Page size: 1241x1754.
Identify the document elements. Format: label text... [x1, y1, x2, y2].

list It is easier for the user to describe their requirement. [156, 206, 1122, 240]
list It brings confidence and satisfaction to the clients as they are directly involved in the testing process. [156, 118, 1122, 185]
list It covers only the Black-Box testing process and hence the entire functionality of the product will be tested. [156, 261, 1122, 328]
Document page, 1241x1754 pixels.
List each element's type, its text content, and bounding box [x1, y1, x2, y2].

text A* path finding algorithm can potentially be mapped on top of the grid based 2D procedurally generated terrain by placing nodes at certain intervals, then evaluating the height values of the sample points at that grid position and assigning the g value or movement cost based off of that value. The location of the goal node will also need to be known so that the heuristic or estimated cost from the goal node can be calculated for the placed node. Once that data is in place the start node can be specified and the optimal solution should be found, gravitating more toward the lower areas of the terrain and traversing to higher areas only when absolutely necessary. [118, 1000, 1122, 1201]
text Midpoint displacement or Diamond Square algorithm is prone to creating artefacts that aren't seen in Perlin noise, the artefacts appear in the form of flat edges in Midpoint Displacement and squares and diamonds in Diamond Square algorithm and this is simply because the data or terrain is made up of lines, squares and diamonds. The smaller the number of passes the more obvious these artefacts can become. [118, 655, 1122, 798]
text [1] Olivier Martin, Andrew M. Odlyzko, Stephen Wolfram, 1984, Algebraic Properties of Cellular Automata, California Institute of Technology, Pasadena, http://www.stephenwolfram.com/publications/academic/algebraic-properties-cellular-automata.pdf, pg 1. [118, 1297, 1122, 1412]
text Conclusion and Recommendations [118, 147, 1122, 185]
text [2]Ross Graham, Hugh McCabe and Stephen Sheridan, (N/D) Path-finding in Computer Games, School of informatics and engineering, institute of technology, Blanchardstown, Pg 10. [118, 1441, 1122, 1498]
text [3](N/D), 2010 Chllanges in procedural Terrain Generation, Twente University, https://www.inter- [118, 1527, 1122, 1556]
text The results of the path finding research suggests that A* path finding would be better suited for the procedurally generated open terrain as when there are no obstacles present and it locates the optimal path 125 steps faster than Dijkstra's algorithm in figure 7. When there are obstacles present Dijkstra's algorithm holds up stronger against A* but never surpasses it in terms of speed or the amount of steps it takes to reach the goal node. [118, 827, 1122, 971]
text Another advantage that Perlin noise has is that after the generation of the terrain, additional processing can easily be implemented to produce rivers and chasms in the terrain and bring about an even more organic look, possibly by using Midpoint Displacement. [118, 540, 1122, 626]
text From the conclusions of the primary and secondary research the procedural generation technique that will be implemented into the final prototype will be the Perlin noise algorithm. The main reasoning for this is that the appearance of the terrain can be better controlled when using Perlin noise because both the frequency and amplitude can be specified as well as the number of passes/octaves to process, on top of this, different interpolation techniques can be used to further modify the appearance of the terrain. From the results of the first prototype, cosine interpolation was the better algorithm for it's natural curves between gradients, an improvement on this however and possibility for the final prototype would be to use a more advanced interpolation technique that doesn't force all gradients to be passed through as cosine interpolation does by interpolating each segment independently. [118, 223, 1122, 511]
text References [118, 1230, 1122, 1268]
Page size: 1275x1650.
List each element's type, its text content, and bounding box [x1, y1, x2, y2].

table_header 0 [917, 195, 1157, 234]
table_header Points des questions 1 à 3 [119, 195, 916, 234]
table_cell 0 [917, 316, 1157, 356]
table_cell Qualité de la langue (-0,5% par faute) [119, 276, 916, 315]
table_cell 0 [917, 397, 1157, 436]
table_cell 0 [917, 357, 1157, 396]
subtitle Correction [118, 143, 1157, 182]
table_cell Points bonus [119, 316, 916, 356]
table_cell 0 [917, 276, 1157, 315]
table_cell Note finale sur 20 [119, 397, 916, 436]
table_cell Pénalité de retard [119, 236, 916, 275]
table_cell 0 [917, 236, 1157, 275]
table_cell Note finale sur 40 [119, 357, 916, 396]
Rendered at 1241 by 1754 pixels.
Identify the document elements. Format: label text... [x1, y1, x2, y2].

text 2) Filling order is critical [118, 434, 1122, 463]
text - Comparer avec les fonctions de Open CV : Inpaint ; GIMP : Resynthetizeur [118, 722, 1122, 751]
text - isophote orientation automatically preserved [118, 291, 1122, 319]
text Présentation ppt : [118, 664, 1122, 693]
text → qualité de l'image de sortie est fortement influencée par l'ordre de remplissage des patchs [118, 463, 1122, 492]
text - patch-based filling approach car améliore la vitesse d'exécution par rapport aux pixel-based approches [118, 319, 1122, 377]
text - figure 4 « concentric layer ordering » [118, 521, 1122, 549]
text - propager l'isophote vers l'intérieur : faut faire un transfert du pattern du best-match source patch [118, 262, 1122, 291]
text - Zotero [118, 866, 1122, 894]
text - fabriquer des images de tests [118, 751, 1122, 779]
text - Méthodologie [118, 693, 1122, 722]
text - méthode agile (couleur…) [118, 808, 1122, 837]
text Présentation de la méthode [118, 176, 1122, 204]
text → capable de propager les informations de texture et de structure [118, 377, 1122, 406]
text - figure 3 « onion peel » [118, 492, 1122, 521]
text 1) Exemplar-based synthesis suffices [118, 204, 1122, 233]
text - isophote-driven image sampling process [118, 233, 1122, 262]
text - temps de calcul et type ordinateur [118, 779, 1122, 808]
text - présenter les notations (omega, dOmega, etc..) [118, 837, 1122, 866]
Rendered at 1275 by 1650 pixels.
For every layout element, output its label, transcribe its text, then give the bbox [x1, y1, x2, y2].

— REQUIREMENT —
Put every line of the entries above into a JSON list of strings, one string per line, with blank lines omitted.

— SOLUTION —
[
  "Page size: 1241x1754.",
  "Identify the document elements. Format: label text... [x1, y1, x2, y2].",
  "list It is easier for the user to describe their requirement. [156, 206, 1122, 240]",
  "list It brings confidence and satisfaction to the clients as they are directly involved in the testing process. [156, 118, 1122, 185]",
  "list It covers only the Black-Box testing process and hence the entire functionality of the product will be tested. [156, 261, 1122, 328]",
  "Document page, 1241x1754 pixels.",
  "List each element's type, its text content, and bounding box [x1, y1, x2, y2].",
  "text A* path finding algorithm can potentially be mapped on top of the grid based 2D procedurally generated terrain by placing nodes at certain intervals, then evaluating the height values of the sample points at that grid position and assigning the g value or movement cost based off of that value. The location of the goal node will also need to be known so that the heuristic or estimated cost from the goal node can be calculated for the placed node. Once that data is in place the start node can be specified and the optimal solution should be found, gravitating more toward the lower areas of the terrain and traversing to higher areas only when absolutely necessary. [118, 1000, 1122, 1201]",
  "text Midpoint displacement or Diamond Square algorithm is prone to creating artefacts that aren't seen in Perlin noise, the artefacts appear in the form of flat edges in Midpoint Displacement and squares and diamonds in Diamond Square algorithm and this is simply because the data or terrain is made up of lines, squares and diamonds. The smaller the number of passes the more obvious these artefacts can become. [118, 655, 1122, 798]",
  "text [1] Olivier Martin, Andrew M. Odlyzko, Stephen Wolfram, 1984, Algebraic Properties of Cellular Automata, California Institute of Technology, Pasadena, http://www.stephenwolfram.com/publications/academic/algebraic-properties-cellular-automata.pdf, pg 1. [118, 1297, 1122, 1412]",
  "text Conclusion and Recommendations [118, 147, 1122, 185]",
  "text [2]Ross Graham, Hugh McCabe and Stephen Sheridan, (N/D) Path-finding in Computer Games, School of informatics and engineering, institute of technology, Blanchardstown, Pg 10. [118, 1441, 1122, 1498]",
  "text [3](N/D), 2010 Chllanges in procedural Terrain Generation, Twente University, https://www.inter- [118, 1527, 1122, 1556]",
  "text The results of the path finding research suggests that A* path finding would be better suited for the procedurally generated open terrain as when there are no obstacles present and it locates the optimal path 125 steps faster than Dijkstra's algorithm in figure 7. When there are obstacles present Dijkstra's algorithm holds up stronger against A* but never surpasses it in terms of speed or the amount of steps it takes to reach the goal node. [118, 827, 1122, 971]",
  "text Another advantage that Perlin noise has is that after the generation of the terrain, additional processing can easily be implemented to produce rivers and chasms in the terrain and bring about an even more organic look, possibly by using Midpoint Displacement. [118, 540, 1122, 626]",
  "text From the conclusions of the primary and secondary research the procedural generation technique that will be implemented into the final prototype will be the Perlin noise algorithm. The main reasoning for this is that the appearance of the terrain can be better controlled when using Perlin noise because both the frequency and amplitude can be specified as well as the number of passes/octaves to process, on top of this, different interpolation techniques can be used to further modify the appearance of the terrain. From the results of the first prototype, cosine interpolation was the better algorithm for it's natural curves between gradients, an improvement on this however and possibility for the final prototype would be to use a more advanced interpolation technique that doesn't force all gradients to be passed through as cosine interpolation does by interpolating each segment independently. [118, 223, 1122, 511]",
  "text References [118, 1230, 1122, 1268]",
  "Page size: 1275x1650.",
  "List each element's type, its text content, and bounding box [x1, y1, x2, y2].",
  "table_header 0 [917, 195, 1157, 234]",
  "table_header Points des questions 1 à 3 [119, 195, 916, 234]",
  "table_cell 0 [917, 316, 1157, 356]",
  "table_cell Qualité de la langue (-0,5% par faute) [119, 276, 916, 315]",
  "table_cell 0 [917, 397, 1157, 436]",
  "table_cell 0 [917, 357, 1157, 396]",
  "subtitle Correction [118, 143, 1157, 182]",
  "table_cell Points bonus [119, 316, 916, 356]",
  "table_cell 0 [917, 276, 1157, 315]",
  "table_cell Note finale sur 20 [119, 397, 916, 436]",
  "table_cell Pénalité de retard [119, 236, 916, 275]",
  "table_cell 0 [917, 236, 1157, 275]",
  "table_cell Note finale sur 40 [119, 357, 916, 396]",
  "Rendered at 1241 by 1754 pixels.",
  "Identify the document elements. Format: label text... [x1, y1, x2, y2].",
  "text 2) Filling order is critical [118, 434, 1122, 463]",
  "text - Comparer avec les fonctions de Open CV : Inpaint ; GIMP : Resynthetizeur [118, 722, 1122, 751]",
  "text - isophote orientation automatically preserved [118, 291, 1122, 319]",
  "text Présentation ppt : [118, 664, 1122, 693]",
  "text → qualité de l'image de sortie est fortement influencée par l'ordre de remplissage des patchs [118, 463, 1122, 492]",
  "text - patch-based filling approach car améliore la vitesse d'exécution par rapport aux pixel-based approches [118, 319, 1122, 377]",
  "text - figure 4 « concentric layer ordering » [118, 521, 1122, 549]",
  "text - propager l'isophote vers l'intérieur : faut faire un transfert du pattern du best-match source patch [118, 262, 1122, 291]",
  "text - Zotero [118, 866, 1122, 894]",
  "text - fabriquer des images de tests [118, 751, 1122, 779]",
  "text - Méthodologie [118, 693, 1122, 722]",
  "text - méthode agile (couleur…) [118, 808, 1122, 837]",
  "text Présentation de la méthode [118, 176, 1122, 204]",
  "text → capable de propager les informations de texture et de structure [118, 377, 1122, 406]",
  "text - figure 3 « onion peel » [118, 492, 1122, 521]",
  "text 1) Exemplar-based synthesis suffices [118, 204, 1122, 233]",
  "text - isophote-driven image sampling process [118, 233, 1122, 262]",
  "text - temps de calcul et type ordinateur [118, 779, 1122, 808]",
  "text - présenter les notations (omega, dOmega, etc..) [118, 837, 1122, 866]",
  "Rendered at 1275 by 1650 pixels.",
  "For every layout element, output its label, transcribe its text, then give the bbox [x1, y1, x2, y2]."
]